For the reservoir sand, an average grain size of fine sand was used, within the range of grain sizes in Rosebank siliciclastic sands16. The reactive surface area is uncertain and has been suggested to vary by several orders61,62, with old and aged surfaces being at the lower end. Therefore, all minerals were assigned a fraction of reactive surface sites X of 0.001.

Three scenarios were modelled. Scenario 1, without a basalt, functions as a reference scenario, and two scenarios (2 and 3) distinguished by basalt reactive surface area. The available reactive surface area is unknown, but it has a major effect on the rate of basalt dissolution.

The lava flow was assumed to have no connected porosity, and only the interface between the basalt and sand was reactive. The total interface area of the basalt-sediment was estimated based on the geometry of a model cell according to:

$${b^2} = \, 1/a \, \phi$$
(8)

where a is the length of the grid cell, ϕ is sandstone porosity, and b is the length of a quadratic section of the basalt-sandstone interface.

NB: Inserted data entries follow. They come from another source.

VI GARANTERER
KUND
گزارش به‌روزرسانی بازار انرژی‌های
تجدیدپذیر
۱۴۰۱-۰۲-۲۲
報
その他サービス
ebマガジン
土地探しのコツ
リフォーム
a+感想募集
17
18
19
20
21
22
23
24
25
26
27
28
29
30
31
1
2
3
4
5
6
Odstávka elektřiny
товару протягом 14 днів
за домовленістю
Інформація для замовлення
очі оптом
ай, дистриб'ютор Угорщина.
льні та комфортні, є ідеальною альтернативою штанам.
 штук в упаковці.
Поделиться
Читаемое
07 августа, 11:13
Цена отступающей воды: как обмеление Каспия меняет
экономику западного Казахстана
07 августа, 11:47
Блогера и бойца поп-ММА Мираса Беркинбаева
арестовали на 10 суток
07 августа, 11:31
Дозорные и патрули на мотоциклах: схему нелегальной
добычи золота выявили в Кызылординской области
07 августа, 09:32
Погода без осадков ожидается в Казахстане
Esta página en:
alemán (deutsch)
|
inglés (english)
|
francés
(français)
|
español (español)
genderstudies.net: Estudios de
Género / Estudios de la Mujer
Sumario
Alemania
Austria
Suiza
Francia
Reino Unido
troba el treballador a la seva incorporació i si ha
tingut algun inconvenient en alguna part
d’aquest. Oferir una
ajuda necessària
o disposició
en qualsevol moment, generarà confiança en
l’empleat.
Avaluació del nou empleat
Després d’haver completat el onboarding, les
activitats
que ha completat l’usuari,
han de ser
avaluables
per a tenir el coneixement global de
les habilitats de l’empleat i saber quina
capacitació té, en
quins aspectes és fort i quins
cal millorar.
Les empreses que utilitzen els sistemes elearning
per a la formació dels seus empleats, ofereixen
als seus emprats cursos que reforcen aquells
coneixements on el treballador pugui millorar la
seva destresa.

A sandstone porosity of 25% and the model cell length of 0.25 dm, gives an interface surface area of 0.16 m2 per litre water, and this value was used for scenario 2. With a larger part of the basalt being reactive in scenario 3, and to illustrate the sensitivity of the model to the surface area, we increased the surface area by two orders of magnitude for scenario 3.

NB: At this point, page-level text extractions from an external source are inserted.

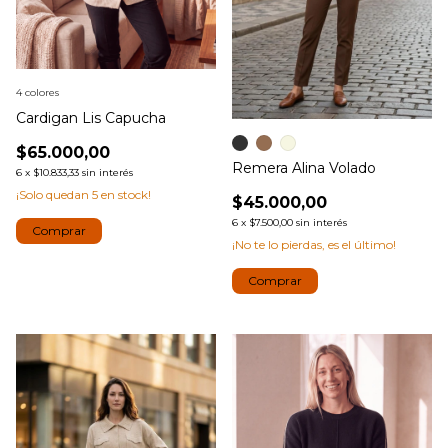
4 colores
Cardigan Lis Capucha
$65.000,00
Remera Alina Volado
6
x
$10.833,33
sin interés
¡Solo quedan
5
en stock!
$45.000,00
6
x
$7.500,00
sin interés
Comprar
¡No te lo pierdas, es el último!
Comprar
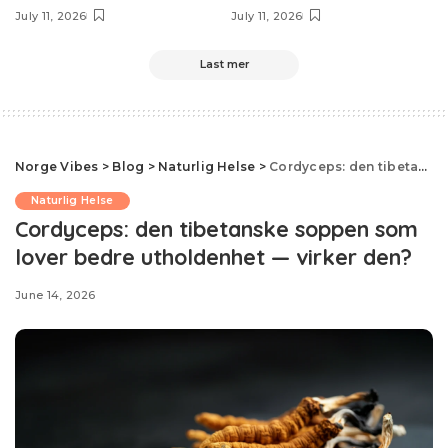
July 11, 2026
July 11, 2026
Last mer
Norge Vibes
>
Blog
>
Naturlig Helse
>
Cordyceps: den tibetanske soppen som lover bedre utholdenhet — virker den?
Naturlig Helse
Cordyceps: den tibetanske soppen som
lover bedre utholdenhet — virker den?
June 14, 2026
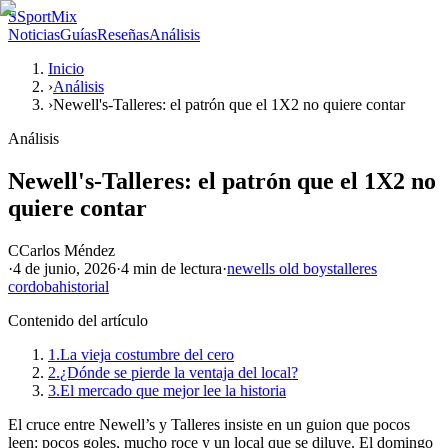
S
SportMix
Noticias
Guías
Reseñas
Análisis
Inicio
›
Análisis
›
Newell's-Talleres: el patrón que el 1X2 no quiere contar
Análisis
Newell's-Talleres: el patrón que el 1X2 no
quiere contar
C
Carlos Méndez
·
4 de junio, 2026
·
4 min
de lectura
·
newells old boys
talleres
cordoba
historial
Contenido del artículo
1.
La vieja costumbre del cero
2.
¿Dónde se pierde la ventaja del local?
3.
El mercado que mejor lee la historia
El cruce entre Newell’s y Talleres insiste en un guion que pocos
leen: pocos goles, mucho roce y un local que se diluye. El domingo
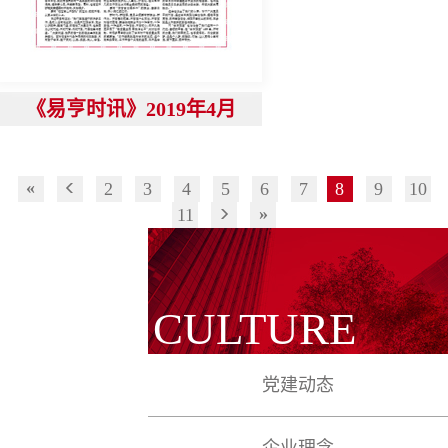
《易亨时讯》2019年4月
«
2
3
4
5
6
7
8
9
10
»
11
CULTURE
党建动态
企业理念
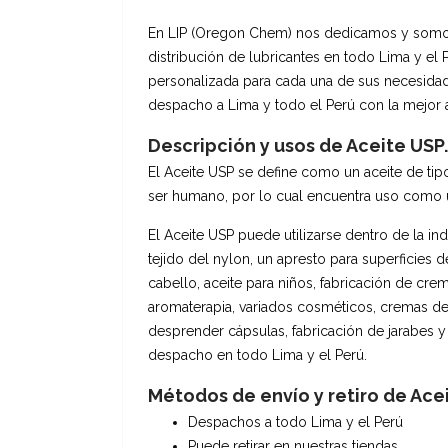
En LIP (Oregon Chem) nos dedicamos y somos es
distribución de lubricantes en todo Lima y el
personalizada para cada una de sus necesidade
despacho a Lima y todo el Perú con la mejor a
Descripción y usos de Aceite USP.
El Aceite USP se define como un aceite de tipo
ser humano, por lo cual encuentra uso como u
El Aceite USP puede utilizarse dentro de la ind
tejido del nylon, un apresto para superficies 
cabello, aceite para niños, fabricación de cr
aromaterapia, variados cosméticos, cremas de 
desprender cápsulas, fabricación de jarabes y
despacho en todo Lima y el Perú.
Métodos de envío y retiro de Ace
Despachos a todo Lima y el Perú
Puede retirar en nuestras tiendas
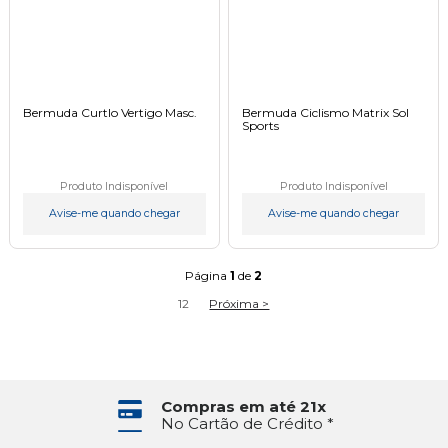
Bermuda Curtlo Vertigo Masc.
Bermuda Ciclismo Matrix Sol
Sports
Produto Indisponível
Produto Indisponível
Avise-me quando chegar
Avise-me quando chegar
Página
1
de
2
1
2
Próxima >
Pagamento Facilitado
Pague com até 2 Cartões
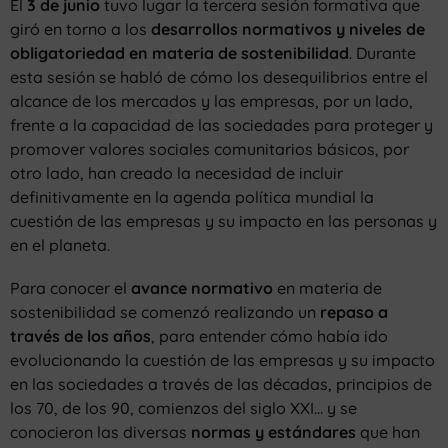
El
3 de
junio
tuvo lugar la tercera sesión formativa que
giró en torno a los
desarrollos normativos y niveles de
obligatoriedad en materia de sostenibilidad
. Durante
esta sesión se habló de cómo los desequilibrios entre el
alcance de los mercados y las empresas, por un lado,
frente a la capacidad de las sociedades para proteger y
promover valores sociales comunitarios básicos, por
otro lado, han creado la necesidad de incluir
definitivamente en la agenda política mundial la
cuestión de las empresas y su impacto en las personas y
en el planeta.
Para conocer el
avance normativo
en materia de
sostenibilidad se comenzó realizando un
repaso a
través de los años
, para entender cómo había ido
evolucionando la cuestión de las empresas y su impacto
en las sociedades a través de las décadas, principios de
los 70, de los 90, comienzos del siglo XXI… y se
conocieron las diversas
normas y estándares
que han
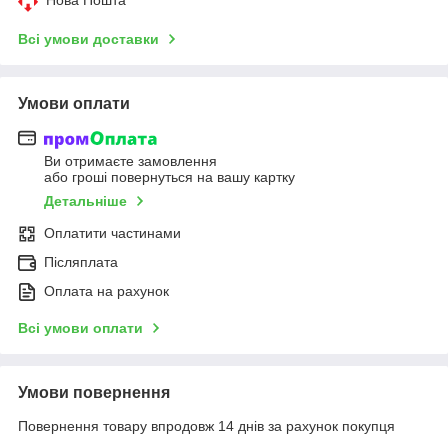
Всі умови доставки
Умови оплати
Ви отримаєте замовлення
або гроші повернуться на вашу картку
Детальніше
Оплатити частинами
Післяплата
Оплата на рахунок
Всі умови оплати
Умови повернення
Повернення товару впродовж 14 днів за рахунок покупця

The temperature dependent reaction rate k(T) (Eq. 4) was calculated according to:

$${k(T)}_{i}={k}_{i}^{298.15}exp\left(\frac{{-Ea}_{i}}{R}\left(\frac{1}{T}-\frac{1}{298.15}\right)\right)$$
(9)

where Ea is activation energy (J/mol), R is the gas constant (8.3145 J/mol K), T is absolute temperature, and i denotes the three rate equations at acidic, neutral or basic conditions.

Kinetic parameters for quartz and K-feldspar were adopted from63. Basalt rate parameters were calculated by piecewise linear regression from Fig. 9 in64, assuming a basaltic glass.

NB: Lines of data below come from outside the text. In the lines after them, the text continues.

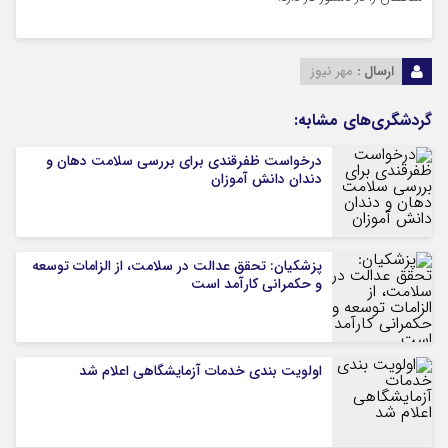
ارسال :
مهر نیوز
گردشگری‌های مشابه:
درخواست ظفرقندی برای بررسی سلامت دهان و
دندان دانش آموزان
پزشکیان: تحقق عدالت در سلامت، از الزامات توسعه
و حکمرانی کارآمد است
اولویت بندی خدمات آزمایشگاهی اعلام شد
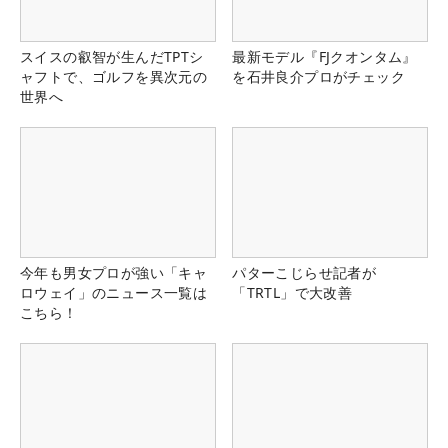
スイスの叡智が生んだTPTシ
最新モデル『FJクオンタム』
ャフトで、ゴルフを異次元の
を石井良介プロがチェック
世界へ
今年も男女プロが強い「キャ
パターこじらせ記者が
ロウェイ」のニュース一覧は
「TRTL」で大改善
こちら！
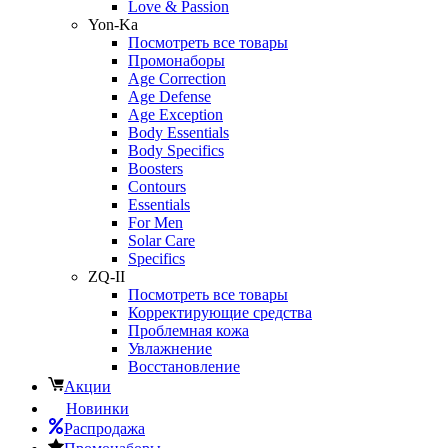
Love & Passion
Yon-Ka
Посмотреть все товары
Промонаборы
Age Correction
Age Defense
Age Exception
Body Essentials
Body Specifics
Boosters
Contours
Essentials
For Men
Solar Care
Specifics
ZQ-II
Посмотреть все товары
Корректирующие средства
Проблемная кожа
Увлажнение
Восстановление
Акции
Новинки
Распродажа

Dissolution of plagioclase feldspar (oligoclase) was simulated using a modified version of the rate equation from65:

$${r}_{oligoclase}={S}_{m} \left(-{k}_{1}\left(1-exp\left(-n{g}^{m1}\right)\right)-{{k}_{2}\left(1-exp\left(-g\right)\right)}^{m2}\right)$$
(10)

where n, m1 and m2 are dimensionless parameters: 8.4 × 10–17, 15.0 and 1.45 respectively. k1 equals 30.46 × 10–12, and k2 is 2.73 × 10–12 (mol/m2s), g is given the thermodynamic driving force. Application of the rate equation from65 should provide more precise simulated dissolution rates close to equilibrium. The equation was derived for albite but assumed to be an acceptable approximation for oligoclase.

Plagioclase and basalt should not precipitate under the modelled conditions, and this was achieved by the addition of a logical statement hindering precipitation at a saturation ratio higher or equal to 1.